Facebook offers new ways to interact with exes; tries to ease heartache of breakups
Facebook offers new ways to interact with exes; tries to ease heartache of breakups
After changing their relationship status on Facebook, users will be allowed to remove their names from past posts linking them to a former partner.

San Francisco: Facebook is trying to ease the heartache of breaking up.

The new feature will allow people who have split up with a spouse or partner to turn on an option that spares them the emotional pain of constantly seeing their ex-lover's posts and pictures in their news feed on the world's largest social network.

Facebook will begin testing the breakup protection on mobile devices in the US before deciding whether to offer it to all of its 1.5 billion accountholders worldwide.

The option is designed for people who don't want to risk offending a former husband, wife, girlfriend or boyfriend by taking the more extreme step of ejecting or blocking them from their Facebook network.

After changing their relationship status on Facebook, people will also be allowed to remove their names from past posts linking them to a former partner.

"This work is part of our ongoing effort to develop resources for people who may be going through difficult moments in their lives," Facebook product manager Kelly Winters wrote in a blog post.

See less of a former partner’s name and profile picture around Facebook without having to unfriend or block them.

The breakup protection serves as another reminder of how deeply ingrained Facebook has become in society.

More than 1 billion people now hang out on Facebook at least once a day and those who have the network's addictive mobile application installed on their smartphones tend to visit even more frequently.

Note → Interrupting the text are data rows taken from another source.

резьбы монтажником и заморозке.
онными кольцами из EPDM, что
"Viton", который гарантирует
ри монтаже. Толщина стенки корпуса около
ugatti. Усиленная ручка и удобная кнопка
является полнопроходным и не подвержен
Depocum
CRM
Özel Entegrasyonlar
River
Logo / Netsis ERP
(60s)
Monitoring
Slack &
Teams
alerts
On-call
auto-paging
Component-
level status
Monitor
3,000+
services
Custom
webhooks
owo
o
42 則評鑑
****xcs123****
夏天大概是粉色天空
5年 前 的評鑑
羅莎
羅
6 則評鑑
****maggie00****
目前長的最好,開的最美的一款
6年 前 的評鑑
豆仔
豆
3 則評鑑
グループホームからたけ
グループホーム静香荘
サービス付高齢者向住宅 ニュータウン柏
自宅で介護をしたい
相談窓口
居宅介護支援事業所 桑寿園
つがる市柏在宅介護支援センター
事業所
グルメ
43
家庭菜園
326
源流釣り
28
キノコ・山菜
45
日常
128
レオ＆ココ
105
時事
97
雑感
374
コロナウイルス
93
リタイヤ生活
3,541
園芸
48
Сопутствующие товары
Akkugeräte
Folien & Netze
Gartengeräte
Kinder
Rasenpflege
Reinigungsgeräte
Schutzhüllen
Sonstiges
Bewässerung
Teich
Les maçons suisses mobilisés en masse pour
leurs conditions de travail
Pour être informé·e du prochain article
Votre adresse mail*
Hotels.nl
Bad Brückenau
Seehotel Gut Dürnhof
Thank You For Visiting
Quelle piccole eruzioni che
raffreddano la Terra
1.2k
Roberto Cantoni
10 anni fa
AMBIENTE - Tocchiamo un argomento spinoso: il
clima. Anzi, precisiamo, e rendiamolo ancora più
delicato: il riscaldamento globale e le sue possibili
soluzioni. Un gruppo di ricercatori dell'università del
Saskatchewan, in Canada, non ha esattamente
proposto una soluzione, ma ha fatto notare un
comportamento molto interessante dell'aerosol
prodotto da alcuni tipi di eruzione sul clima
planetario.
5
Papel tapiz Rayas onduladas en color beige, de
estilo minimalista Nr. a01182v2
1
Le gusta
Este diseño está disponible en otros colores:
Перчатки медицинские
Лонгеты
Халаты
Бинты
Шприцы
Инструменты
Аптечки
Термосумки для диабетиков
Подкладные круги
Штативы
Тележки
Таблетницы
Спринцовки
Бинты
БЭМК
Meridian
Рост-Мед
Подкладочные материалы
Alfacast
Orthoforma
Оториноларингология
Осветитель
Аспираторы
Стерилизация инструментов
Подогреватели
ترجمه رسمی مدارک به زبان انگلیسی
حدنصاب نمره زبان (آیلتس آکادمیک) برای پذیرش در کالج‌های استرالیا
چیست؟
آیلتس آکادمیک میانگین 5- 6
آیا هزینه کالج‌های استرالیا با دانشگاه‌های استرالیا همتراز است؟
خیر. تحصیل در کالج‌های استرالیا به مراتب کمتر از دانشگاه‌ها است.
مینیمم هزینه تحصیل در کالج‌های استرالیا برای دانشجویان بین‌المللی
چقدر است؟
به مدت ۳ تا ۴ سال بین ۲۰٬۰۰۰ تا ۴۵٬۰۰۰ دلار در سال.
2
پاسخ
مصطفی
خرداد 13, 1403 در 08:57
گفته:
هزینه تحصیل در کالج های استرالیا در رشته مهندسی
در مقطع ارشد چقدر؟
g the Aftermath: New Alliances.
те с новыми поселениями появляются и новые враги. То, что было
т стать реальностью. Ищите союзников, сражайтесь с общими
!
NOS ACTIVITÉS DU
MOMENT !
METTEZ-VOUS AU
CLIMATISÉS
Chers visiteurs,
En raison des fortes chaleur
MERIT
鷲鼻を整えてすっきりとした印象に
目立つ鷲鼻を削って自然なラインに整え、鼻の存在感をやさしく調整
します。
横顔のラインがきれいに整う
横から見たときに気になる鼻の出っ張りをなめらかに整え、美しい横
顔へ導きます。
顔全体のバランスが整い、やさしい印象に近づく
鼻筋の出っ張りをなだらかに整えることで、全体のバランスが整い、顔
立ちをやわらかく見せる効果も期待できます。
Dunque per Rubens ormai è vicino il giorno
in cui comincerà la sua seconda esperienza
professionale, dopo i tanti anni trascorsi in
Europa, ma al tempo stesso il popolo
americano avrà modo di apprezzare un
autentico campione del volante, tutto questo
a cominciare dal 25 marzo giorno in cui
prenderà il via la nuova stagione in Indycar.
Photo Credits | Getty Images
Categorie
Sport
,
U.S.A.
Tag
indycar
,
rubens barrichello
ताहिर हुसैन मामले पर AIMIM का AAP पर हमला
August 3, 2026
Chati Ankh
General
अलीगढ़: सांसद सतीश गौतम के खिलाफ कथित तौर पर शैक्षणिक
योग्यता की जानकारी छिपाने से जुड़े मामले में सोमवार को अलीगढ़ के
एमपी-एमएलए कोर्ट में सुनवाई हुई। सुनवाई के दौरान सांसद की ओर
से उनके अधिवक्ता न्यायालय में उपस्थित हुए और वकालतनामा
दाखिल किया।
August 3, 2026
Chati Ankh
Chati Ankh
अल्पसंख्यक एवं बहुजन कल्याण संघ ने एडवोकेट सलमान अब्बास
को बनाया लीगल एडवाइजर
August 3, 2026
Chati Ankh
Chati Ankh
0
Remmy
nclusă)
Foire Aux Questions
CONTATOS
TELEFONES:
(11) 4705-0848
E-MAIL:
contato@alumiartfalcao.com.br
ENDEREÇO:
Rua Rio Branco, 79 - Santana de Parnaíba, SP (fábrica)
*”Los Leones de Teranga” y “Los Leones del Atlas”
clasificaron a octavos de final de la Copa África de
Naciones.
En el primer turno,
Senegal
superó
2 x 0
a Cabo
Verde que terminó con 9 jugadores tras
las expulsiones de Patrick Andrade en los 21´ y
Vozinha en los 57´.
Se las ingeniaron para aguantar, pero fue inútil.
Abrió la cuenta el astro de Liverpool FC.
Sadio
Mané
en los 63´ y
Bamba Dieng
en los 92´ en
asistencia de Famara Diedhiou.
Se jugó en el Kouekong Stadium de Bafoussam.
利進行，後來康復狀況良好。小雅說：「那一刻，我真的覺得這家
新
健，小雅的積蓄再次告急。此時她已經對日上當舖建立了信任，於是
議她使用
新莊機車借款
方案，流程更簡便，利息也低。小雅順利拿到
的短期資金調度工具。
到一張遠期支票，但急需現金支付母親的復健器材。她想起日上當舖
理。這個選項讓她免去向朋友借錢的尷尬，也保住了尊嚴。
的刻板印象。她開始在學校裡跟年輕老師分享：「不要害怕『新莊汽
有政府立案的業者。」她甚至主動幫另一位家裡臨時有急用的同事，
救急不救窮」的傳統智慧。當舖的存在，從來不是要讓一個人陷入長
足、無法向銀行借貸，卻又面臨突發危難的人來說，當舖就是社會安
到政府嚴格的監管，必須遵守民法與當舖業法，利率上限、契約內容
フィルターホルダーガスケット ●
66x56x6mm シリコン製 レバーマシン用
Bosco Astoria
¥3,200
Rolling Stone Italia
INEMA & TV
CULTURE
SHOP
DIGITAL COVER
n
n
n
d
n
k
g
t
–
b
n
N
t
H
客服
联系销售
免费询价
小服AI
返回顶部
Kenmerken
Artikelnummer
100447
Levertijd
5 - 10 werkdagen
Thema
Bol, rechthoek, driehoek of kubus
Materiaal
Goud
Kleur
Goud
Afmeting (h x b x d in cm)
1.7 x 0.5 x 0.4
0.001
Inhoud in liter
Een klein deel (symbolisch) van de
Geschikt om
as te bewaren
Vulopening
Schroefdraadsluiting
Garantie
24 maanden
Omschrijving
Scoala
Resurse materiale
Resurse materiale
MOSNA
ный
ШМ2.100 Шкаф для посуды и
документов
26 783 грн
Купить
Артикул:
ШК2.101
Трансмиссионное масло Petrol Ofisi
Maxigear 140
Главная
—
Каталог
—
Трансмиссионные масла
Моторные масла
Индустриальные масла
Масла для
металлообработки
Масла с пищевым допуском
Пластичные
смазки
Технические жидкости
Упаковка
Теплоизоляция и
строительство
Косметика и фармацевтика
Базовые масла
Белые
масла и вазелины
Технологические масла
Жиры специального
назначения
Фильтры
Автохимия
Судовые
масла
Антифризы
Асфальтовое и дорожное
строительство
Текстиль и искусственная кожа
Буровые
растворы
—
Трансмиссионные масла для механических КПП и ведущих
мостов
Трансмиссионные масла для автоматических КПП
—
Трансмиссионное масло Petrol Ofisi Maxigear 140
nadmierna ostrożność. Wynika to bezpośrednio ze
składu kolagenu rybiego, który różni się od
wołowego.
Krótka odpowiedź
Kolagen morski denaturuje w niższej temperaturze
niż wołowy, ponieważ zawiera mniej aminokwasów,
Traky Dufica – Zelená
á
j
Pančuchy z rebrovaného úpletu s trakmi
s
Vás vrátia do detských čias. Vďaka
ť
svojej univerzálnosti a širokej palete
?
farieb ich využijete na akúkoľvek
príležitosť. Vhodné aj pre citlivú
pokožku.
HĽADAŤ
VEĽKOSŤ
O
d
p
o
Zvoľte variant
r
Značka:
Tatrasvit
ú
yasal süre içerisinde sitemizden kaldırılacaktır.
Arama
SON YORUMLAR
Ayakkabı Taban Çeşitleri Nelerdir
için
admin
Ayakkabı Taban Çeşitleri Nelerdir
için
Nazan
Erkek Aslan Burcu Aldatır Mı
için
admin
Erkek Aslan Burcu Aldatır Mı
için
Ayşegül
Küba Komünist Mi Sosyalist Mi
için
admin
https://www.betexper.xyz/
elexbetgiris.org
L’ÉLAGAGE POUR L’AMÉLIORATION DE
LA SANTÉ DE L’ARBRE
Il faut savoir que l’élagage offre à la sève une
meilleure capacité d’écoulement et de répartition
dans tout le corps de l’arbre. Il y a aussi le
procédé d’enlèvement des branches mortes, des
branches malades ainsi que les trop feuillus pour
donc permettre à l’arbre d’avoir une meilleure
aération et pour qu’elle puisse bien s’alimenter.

Limit the photos, videos or status updates that a former partner will see.

The Menlo Park, California, company has incentive to try to keep its users as happy as possible.

People who become upset with what appears in their Facebook feeds are more likely to avoid coming to the network, depriving the company of the opportunity to collect more information about their preferences and show them ads aimed at those interests.

Edit who can see their past posts with a former partner and untag themselves from posts with that person.